_Problem details_. Please print the rows below exactly as they appear, from the line with "pose: elev=158.3 azim=69.4" to the line with "Dot at: (275, 143)", including both of those lines.

Raw records
● ● ●

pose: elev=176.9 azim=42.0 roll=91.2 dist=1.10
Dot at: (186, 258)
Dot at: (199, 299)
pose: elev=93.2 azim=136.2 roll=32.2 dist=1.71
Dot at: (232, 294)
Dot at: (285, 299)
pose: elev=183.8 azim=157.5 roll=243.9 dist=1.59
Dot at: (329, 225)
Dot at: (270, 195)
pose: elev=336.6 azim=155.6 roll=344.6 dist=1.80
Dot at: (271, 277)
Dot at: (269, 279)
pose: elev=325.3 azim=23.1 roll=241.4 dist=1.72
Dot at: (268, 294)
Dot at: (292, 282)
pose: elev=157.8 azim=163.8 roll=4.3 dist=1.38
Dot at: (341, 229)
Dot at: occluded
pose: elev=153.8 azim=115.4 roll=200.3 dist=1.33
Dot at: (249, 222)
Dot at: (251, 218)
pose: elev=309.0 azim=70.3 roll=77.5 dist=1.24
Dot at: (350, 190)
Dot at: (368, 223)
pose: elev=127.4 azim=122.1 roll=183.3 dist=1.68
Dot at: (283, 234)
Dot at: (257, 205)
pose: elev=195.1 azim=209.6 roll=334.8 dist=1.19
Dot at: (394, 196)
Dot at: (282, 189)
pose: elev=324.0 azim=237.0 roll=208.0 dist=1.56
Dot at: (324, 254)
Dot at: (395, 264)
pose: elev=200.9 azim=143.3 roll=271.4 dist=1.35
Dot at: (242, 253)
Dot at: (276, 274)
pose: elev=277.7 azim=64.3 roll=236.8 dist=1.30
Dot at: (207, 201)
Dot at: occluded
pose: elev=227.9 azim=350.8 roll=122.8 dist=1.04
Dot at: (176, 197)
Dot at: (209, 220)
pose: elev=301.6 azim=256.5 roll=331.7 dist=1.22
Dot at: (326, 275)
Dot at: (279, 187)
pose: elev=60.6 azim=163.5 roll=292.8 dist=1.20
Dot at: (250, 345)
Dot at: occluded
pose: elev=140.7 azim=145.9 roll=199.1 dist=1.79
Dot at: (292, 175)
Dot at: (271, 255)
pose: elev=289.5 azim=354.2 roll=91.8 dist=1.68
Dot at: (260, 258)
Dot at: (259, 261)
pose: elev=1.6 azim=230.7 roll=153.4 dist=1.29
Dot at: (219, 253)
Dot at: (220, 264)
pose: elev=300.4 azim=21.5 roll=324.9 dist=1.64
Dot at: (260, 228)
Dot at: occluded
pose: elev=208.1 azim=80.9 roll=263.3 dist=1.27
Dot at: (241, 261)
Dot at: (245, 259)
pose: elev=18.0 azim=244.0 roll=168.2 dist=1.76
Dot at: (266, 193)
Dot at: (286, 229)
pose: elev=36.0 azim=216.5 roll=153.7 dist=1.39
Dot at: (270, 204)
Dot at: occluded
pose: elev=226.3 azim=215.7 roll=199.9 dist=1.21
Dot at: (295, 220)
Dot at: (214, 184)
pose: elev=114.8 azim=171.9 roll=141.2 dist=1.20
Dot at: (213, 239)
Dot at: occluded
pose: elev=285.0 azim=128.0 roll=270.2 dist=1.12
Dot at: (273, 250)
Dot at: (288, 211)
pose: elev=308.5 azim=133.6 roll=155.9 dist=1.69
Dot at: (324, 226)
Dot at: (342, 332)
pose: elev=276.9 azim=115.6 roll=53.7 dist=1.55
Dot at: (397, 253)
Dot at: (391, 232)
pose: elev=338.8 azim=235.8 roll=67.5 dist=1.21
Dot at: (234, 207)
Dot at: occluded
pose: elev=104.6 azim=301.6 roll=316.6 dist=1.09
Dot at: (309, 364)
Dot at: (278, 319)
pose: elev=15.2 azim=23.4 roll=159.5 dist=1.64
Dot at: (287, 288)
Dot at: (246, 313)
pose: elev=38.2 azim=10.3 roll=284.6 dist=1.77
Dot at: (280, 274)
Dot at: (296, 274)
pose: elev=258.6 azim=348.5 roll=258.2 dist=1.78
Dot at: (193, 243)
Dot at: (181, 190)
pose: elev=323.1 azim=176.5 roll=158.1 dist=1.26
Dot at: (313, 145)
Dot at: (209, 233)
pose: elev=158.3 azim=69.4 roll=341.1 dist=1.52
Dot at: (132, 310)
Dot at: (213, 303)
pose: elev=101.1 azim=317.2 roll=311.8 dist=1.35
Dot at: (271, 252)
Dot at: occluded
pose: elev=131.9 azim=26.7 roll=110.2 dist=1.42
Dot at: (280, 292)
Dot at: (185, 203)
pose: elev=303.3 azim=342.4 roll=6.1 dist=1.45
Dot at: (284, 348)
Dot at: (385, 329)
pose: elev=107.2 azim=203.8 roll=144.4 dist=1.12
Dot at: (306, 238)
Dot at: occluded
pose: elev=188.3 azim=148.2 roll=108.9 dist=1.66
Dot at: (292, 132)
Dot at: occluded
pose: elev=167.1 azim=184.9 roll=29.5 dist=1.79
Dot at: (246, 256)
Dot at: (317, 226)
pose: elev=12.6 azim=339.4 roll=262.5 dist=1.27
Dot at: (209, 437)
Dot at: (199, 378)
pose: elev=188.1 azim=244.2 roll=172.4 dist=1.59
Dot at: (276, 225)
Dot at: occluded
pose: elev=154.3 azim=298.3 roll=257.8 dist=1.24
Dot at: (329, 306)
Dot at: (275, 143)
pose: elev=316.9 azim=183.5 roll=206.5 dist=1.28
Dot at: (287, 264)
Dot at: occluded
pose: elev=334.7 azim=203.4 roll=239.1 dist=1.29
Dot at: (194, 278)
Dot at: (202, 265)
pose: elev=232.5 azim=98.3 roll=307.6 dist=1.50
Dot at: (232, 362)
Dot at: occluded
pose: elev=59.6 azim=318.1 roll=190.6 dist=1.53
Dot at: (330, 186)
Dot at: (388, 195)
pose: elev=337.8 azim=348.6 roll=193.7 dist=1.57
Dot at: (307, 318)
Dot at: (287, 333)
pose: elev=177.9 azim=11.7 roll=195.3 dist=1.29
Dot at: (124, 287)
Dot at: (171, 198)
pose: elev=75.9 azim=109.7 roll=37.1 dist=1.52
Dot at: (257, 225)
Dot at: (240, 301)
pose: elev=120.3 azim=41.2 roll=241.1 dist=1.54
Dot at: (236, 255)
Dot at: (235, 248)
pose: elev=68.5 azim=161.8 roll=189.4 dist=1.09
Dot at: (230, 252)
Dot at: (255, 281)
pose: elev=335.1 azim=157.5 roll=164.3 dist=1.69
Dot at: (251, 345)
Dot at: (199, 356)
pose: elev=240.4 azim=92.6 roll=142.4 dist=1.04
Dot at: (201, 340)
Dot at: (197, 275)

● ● ●

_Task result_.
pose: elev=158.3 azim=69.4 roll=341.1 dist=1.52
Dot at: (132, 310)
Dot at: (213, 303)
pose: elev=101.1 azim=317.2 roll=311.8 dist=1.35
Dot at: (271, 252)
Dot at: occluded
pose: elev=131.9 azim=26.7 roll=110.2 dist=1.42
Dot at: (280, 292)
Dot at: (185, 203)
pose: elev=303.3 azim=342.4 roll=6.1 dist=1.45
Dot at: (284, 348)
Dot at: (385, 329)
pose: elev=107.2 azim=203.8 roll=144.4 dist=1.12
Dot at: (306, 238)
Dot at: occluded
pose: elev=188.3 azim=148.2 roll=108.9 dist=1.66
Dot at: (292, 132)
Dot at: occluded
pose: elev=167.1 azim=184.9 roll=29.5 dist=1.79
Dot at: (246, 256)
Dot at: (317, 226)
pose: elev=12.6 azim=339.4 roll=262.5 dist=1.27
Dot at: (209, 437)
Dot at: (199, 378)
pose: elev=188.1 azim=244.2 roll=172.4 dist=1.59
Dot at: (276, 225)
Dot at: occluded
pose: elev=154.3 azim=298.3 roll=257.8 dist=1.24
Dot at: (329, 306)
Dot at: (275, 143)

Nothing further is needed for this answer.